Here's the hard part: Regardless of what consultants, or methodologies are chosen, chances are good the efforts will ultimately fail. The premise of the book is simple: Organization-wide change efforts will fail because an immature organization is incapable of this level of change.
The book includes a simple maturity self-assessment tool, and an organizational health survey. The two provide a good look at an organization's maturity and health. There are great potential savings if leaders can identify organizational immaturity before they embark on improvement efforts.
One barrier to change is the acceptance of-and reliance on-"superheroes," Langthorne says. "They're called upon to solve problems, and resolve crises. But this creates an atmosphere of information hoarding.There is no benefit to the hero in sharing or teaching others.
Dealing with organizational immaturity calls for a different way of thinking.

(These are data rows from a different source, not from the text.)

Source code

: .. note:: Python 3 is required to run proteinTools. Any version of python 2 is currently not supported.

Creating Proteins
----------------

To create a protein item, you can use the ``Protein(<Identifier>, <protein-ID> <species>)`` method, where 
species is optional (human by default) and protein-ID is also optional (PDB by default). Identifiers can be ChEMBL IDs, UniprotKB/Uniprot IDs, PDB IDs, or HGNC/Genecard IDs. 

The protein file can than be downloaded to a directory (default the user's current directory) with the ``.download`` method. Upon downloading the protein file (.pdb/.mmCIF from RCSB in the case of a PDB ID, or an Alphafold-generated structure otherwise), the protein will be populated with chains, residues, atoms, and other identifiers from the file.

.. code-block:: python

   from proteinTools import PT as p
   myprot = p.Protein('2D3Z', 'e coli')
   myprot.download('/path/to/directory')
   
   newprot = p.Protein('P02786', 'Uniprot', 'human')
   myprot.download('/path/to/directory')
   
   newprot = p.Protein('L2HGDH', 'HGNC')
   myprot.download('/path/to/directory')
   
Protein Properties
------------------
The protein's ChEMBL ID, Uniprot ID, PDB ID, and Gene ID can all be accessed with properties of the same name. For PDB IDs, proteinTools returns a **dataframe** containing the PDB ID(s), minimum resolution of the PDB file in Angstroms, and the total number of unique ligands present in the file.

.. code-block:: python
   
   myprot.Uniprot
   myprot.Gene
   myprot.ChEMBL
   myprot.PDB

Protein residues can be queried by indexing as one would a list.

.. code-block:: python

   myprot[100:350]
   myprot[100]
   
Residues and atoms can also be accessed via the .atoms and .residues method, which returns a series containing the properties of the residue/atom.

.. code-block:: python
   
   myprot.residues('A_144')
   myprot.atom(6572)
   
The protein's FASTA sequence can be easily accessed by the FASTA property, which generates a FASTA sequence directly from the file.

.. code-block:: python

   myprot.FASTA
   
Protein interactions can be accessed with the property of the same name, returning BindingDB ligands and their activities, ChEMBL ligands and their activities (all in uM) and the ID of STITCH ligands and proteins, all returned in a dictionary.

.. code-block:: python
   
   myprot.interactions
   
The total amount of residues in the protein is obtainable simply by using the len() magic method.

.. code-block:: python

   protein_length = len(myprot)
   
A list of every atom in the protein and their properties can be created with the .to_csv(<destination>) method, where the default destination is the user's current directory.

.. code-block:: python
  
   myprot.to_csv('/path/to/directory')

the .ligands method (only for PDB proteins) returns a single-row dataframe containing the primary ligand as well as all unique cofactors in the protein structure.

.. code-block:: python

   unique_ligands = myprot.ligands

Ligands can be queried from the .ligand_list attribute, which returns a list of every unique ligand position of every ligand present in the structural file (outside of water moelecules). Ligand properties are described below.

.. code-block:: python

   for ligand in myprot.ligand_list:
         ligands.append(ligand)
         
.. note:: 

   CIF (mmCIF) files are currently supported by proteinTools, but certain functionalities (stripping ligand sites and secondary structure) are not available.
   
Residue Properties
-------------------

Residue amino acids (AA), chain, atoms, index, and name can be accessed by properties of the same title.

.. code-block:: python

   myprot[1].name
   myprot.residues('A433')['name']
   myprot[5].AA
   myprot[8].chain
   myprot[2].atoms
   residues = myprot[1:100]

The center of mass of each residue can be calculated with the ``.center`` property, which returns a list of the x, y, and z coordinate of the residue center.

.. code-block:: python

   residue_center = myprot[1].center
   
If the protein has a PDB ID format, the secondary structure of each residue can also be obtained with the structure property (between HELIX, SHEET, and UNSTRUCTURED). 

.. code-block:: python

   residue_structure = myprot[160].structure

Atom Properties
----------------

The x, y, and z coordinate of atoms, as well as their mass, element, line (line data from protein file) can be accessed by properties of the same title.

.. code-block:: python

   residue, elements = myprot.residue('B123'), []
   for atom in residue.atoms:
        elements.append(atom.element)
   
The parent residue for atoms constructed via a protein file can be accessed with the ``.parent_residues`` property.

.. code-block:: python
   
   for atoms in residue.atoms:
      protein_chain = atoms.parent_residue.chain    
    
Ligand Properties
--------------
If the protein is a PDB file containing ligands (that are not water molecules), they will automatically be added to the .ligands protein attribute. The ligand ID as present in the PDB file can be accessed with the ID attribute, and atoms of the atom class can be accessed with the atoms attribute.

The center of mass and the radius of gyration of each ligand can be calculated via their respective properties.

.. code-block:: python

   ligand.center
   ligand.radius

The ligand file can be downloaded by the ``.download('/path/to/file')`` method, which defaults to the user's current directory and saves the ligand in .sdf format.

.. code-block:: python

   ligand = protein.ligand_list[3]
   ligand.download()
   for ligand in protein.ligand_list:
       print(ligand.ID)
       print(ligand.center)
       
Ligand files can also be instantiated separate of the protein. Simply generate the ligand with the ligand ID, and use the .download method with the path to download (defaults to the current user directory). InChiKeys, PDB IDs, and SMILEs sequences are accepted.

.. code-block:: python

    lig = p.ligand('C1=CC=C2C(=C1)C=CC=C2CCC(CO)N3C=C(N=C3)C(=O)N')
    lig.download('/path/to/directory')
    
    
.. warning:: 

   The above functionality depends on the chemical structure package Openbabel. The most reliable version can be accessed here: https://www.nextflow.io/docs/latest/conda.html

To successfully change an organization, you must first understand that you CAN'T change the organization-particularly if the organization is addicted to superheroes, "crisis management" and maintaining the status quo.
The real goal of any change effort must be making the change stick.
"It would be great if leadership got out of people's way" Langthorne says. "Leaders should identify champions (people who have a lot of energy around specific, targeted improvements) and then give them the resources they need when they need them, encourage them, motivate them and reward them for their successes. Instead of dictating an unrealistic change, become a coach-work to get the best out of your ‘players'. Leaders have to lead, versus manage."
The simple formula Klubeck, Langthorne and Padgett suggest is this: Look for champions, "the ones who are already making change happen in their small area."
If you care about the organization, find others who care-who have passion. Those are your champions. Help them institute change within their sphere of influence, and propagate change by "infecting" others with results and passion.
Small successes are still successes-and the improvements will help the organization move toward embracing broader changes in the future.
One good thing about immature organizations, they add, is that there are lots of opportunities to improve...just not all at once.